Contributors: LS, GB, MJB, BII, MF, and RP-B were involved in the conception and design of the review. LS, GB, and BII developed the search strategy and performed study selection. LS and RP-B extracted data from included studies. LS, GB, and RP-B were involved in the data analysis. LS, GB, MJB, LD, LW, MF, and RP-B were involved in the interpretation and discussion of results. LS, GB, MJB, and RP-B drafted the manuscript, and BII, LD, LW, and MF contributed to the drafting of the review. All authors approved the final version of the article. RP-B is the guarantor.

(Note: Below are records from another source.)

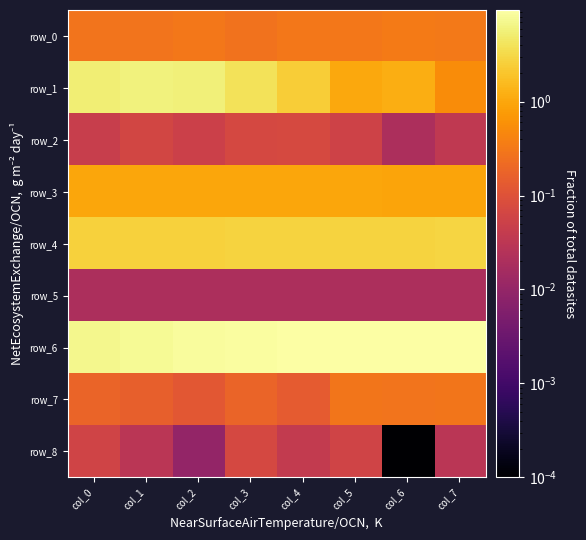

Reading left to right, what are all the values shown in this chart?

row_0: 0.3	0.3	0.3	0.3	0.3	0.3	0.3	0.3
row_1: 5.4	5.8	5.6	4.0	2.4	1.0	1.2	0.5
row_2: 0.0	0.1	0.1	0.1	0.1	0.1	0.0	0.0
row_3: 1.0	1.0	1.0	1.0	1.0	1.0	1.0	1.0
row_4: 2.6	2.7	2.7	2.7	2.8	2.8	2.8	2.8
row_5: 0.0	0.0	0.0	0.0	0.0	0.0	0.0	0.0
row_6: 7.2	7.7	8.3	8.8	9.1	9.2	9.4	9.5
row_7: 0.2	0.2	0.1	0.2	0.1	0.3	0.3	0.3
row_8: 0.1	0.0	0.0	0.1	0.0	0.1	0.0	0.0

Funding: This work was partially supported by the ISCIII Network on Addictive Disorders (Networks for Cooperative Research in Health from the Carlos III Institute of Health) (grant No RD16/0017/0013 and RD12/0028/0018) and by the EMCDDA in the context of the activities related to identification, promotion, and monitor of best practices.
Competing interests: All authors have completed the ICMJE uniform disclosure form at http://www.icmje.org/coi_disclosure.pdf and declare: LD has received grants from Reckitt Benckiser/Indivior and grants from Mundipharma outside the submitted work. No further support from any organisation for the submitted work; no other financial relationships with any organisation that might have an interest in the submitted work in the previous three years; no other relationships or activities that could appear to have influenced the submitted work.
Ethical approval: Not required.
Transparency: The lead author affirms that the manuscript is an honest, accurate, and transparent account of the study being reported; that no important aspects of the study have been omitted; and that any discrepancies from the study as planned have been disclosed.
Data sharing: No additional data available.